> Provided text
- - - - - - -

Monday, 25 July 2016

Economy and dynamic modelling: Haavelmo's approach

Updated on 25 August 2017
Preamable: 
Predictions using dynamic modelling
Machine Learning and  Neural Networks are not the only way to do data science or AI. There are other techniques to explore  , for example, from quantitative economics. Apart from Game Theory, dynamic modelling could be suitable to many prediction problems, specially the ones with temporal datasets. Here is one example technique from  forgotten Norwegian Nobel prize winning economist/data scientist Trygve Haavelmo. Advantage of such models are they can be explained, not fully black box. Make no mistake, for very large system with large datasets, this is not that trivial to implement, GPUs are well suited. In this post we give one hands on exercise.

Summary

Econometrics aims at estimating observables in the economy and their inter-dependencies and testing the estimates against the economic reality. A quantitative approach to express these inter-dependencies appear as simultaneous equations, an i.e. system of linear equations, this is  a mathematical structure of economic relationships that were made possible with the pioneering work of Nobel prize winning economist Trygve Haavelmo [1,2]. This approach and its dynamic variants are now used routinely in dynamic modelling of econometric systems. From a computational perspective, R-project provides efficient and very rich computational environment and the large set of extensions for econometrics in general [3].

- - - - - - -

Dataset rows:
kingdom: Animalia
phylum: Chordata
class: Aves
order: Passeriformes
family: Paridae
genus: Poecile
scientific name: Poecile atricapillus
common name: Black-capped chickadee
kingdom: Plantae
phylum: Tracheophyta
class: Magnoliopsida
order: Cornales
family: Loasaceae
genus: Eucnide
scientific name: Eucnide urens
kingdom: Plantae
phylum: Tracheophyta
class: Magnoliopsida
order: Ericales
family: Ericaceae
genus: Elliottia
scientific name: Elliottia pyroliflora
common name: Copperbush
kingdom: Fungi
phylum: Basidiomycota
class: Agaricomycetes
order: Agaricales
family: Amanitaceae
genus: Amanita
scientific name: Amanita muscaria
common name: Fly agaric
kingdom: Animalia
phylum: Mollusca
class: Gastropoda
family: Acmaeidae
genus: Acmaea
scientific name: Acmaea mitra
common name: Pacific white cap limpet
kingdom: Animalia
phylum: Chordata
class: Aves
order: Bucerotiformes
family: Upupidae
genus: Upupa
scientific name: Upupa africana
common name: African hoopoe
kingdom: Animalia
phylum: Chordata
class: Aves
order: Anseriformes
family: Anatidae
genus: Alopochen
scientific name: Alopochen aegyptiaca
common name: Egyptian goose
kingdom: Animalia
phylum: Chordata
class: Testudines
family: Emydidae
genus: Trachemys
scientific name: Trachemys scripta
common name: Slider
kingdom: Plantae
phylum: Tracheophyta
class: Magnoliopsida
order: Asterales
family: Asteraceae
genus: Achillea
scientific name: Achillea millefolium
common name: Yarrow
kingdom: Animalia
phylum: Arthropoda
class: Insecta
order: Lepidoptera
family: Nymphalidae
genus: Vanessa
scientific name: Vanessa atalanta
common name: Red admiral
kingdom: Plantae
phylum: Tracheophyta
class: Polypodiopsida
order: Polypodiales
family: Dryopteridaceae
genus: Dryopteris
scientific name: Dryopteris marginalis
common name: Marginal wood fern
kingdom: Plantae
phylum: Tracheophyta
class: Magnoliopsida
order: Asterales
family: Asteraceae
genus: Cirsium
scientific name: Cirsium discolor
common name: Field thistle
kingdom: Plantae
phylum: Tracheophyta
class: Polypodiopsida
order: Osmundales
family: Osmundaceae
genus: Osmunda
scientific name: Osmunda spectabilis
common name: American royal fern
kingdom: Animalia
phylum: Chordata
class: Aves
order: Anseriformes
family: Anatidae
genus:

- - - - - - -

> Stated exercise
Write the next part of the post on Haavelmo's approach to dynamic economic modelling, starting right after the last sentence of its summary. The records have no role here.

> Reply to the exercise
Dynamic Modelling

The simplest relationship that can be constructed with two arbitrary economic variables, or instruments, $X(t)$ and $Y(t)$ is shown by Haavelmo [1]. For example, these variables could be unemployment rate and Gross Domestic Product (GDP), as in Okun's law. Hence, the simplest bi-variate simultaneous system of equations looks as follows,

$X(t) =a Y(t) + \epsilon_{x}(t)$,
$Y(t) =b X(t) + \epsilon_{y}(t)$,

where $a$ and $b$ are constant coefficients. Where, $\epsilon_{x}$ and $\epsilon_{y}$, appear as non-deterministic disturbances and are not observed in the modelled economic system. Disturbances are usually expressed as random variables drawn from the normal distribution. At this stage, one can follow two approaches in doing economic scenario analysis for forecasting. We can aim at finding coefficients $a$ and $b$ using economic data via dynamic regression. If $a$ and $b$ coefficients are known, we may want to study effect of different disturbances over time.
Dynamic Haavelmo Model
A model of propensity to consume in economic system is shown by Haavelmo [3] based on his analysis of US economic conditions between 1929-1949. His analysis leads to following simultaneous system of equations,
$c(t)= \alpha y(t) + \beta + u(t)$,
$r(t)= \mu (c(t)+x(t)) +\nu + w(t)$,
$y(t)= c(t)+x(t)-r(t)$,
where $\alpha,\beta,\mu,\nu$ are constants and $u(t)$ and $w(t)$ are disturbances. Economic variables have the following meanings,

c(t) : personal consumption expenditures,
y(t) : personal disposable income,
r(t) : gross business savings,
x(t) : gross investment.

However, this model considered to be static while all the relationships are given at the same time point. Zellner-Palm [5] provided a dynamic version of the Haavelmo's model. Here we write down a version of it,

$c(t)= \alpha Dy(t) + \beta + u(t)$,
$r(t)= \mu D(c(t)+x(t)) +\nu + w(t)$,
$y(t)= c(t)+x(t)-r(t)$. 

where difference operator means, $Dy(t) = y(t)-y(t-1)$.

Krokozhia Case Study

Data

Krokozhia is a fictional country depicted in Steven Spielberg's movie The Terminal. Let's generate a fictional data for our dynamic Haavelmo model's economic instruments for this country from 1950 to present in R,

set.seed(4242)
# KH: Krokozhia Haavelmo Model
KH.df <- data.frame(Year=seq(1950,2013),
c=sample(300:1500,64,replace=TRUE),
y=sample(1000:5000,64,replace=TRUE),

r=sample(100:500,64,replace=TRUE),
x=sample(100:500,64,replace=TRUE))
# Add lag data for difference
KH.df$y.lag <- c(NA, KH.df$y[1:63])
KH.df$c.lag <- c(NA, KH.df$c[1:63])
KH.df$x.lag <- c(NA, KH.df$x[1:63])


Determining Constants

Multilevel regression is needed in order to fit the data and determine the constants of the dynamic model. One R package called sem developed by John Fox can do such analysis.

library(sem)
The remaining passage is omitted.